▶ [TO DO]:
Pick out each line of the material below containing the word "that", and copy every such line in full.

*** Opening EXERCISE DATA ***

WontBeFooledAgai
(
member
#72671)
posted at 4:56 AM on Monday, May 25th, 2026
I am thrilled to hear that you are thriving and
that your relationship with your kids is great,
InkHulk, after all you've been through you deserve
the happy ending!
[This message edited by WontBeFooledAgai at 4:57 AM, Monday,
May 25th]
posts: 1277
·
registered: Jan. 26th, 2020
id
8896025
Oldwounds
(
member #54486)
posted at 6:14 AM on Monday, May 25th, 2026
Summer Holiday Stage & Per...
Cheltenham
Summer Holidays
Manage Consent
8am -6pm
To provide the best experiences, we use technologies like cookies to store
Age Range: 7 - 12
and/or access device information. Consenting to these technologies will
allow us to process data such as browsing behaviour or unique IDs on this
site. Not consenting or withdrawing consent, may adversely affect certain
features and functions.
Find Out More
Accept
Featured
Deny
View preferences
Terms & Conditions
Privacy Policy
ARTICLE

*** Closing EXERCISE DATA ***
*** Opening EXERCISE DATA ***

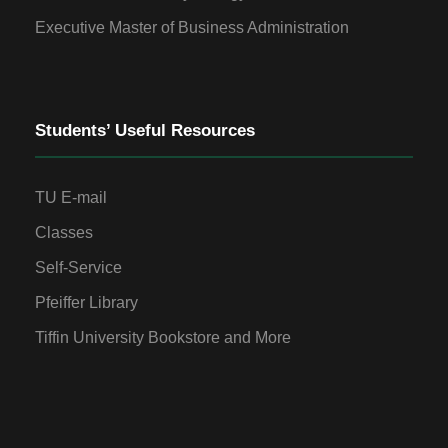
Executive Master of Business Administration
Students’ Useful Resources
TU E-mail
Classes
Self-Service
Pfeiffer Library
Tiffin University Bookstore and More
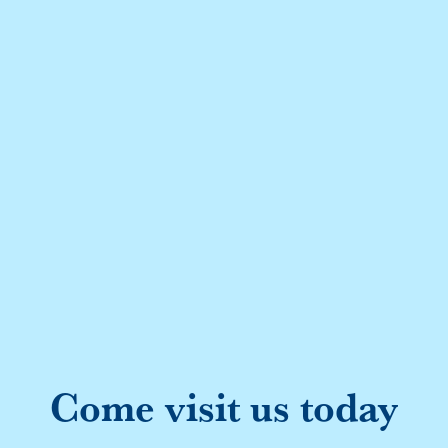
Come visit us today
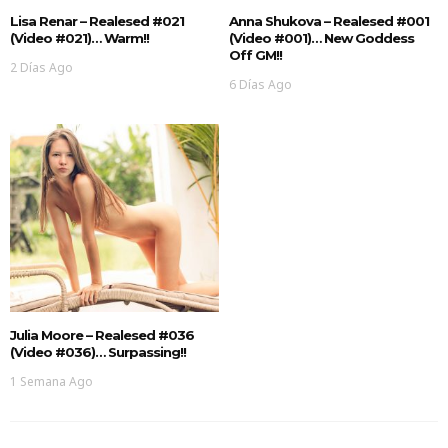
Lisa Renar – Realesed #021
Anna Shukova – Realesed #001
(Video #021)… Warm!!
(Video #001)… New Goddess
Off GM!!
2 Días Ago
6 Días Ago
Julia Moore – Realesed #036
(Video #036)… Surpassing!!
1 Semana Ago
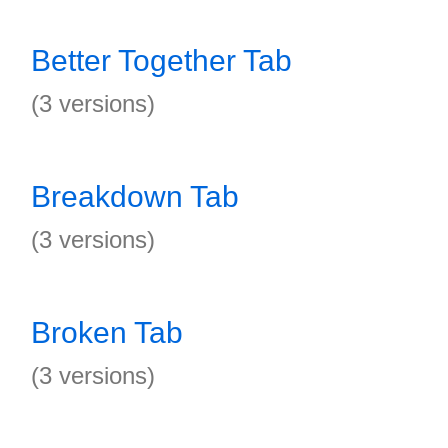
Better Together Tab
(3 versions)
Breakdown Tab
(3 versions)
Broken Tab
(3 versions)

*** Closing EXERCISE DATA ***
*** Opening EXERCISE DATA ***

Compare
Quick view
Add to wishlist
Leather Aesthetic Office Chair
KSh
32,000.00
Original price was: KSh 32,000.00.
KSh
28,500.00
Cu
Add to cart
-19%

*** Closing EXERCISE DATA ***

▶ [RESULT FOR THIS EXERCISE]:
I am thrilled to hear that you are thriving and
that your relationship with your kids is great,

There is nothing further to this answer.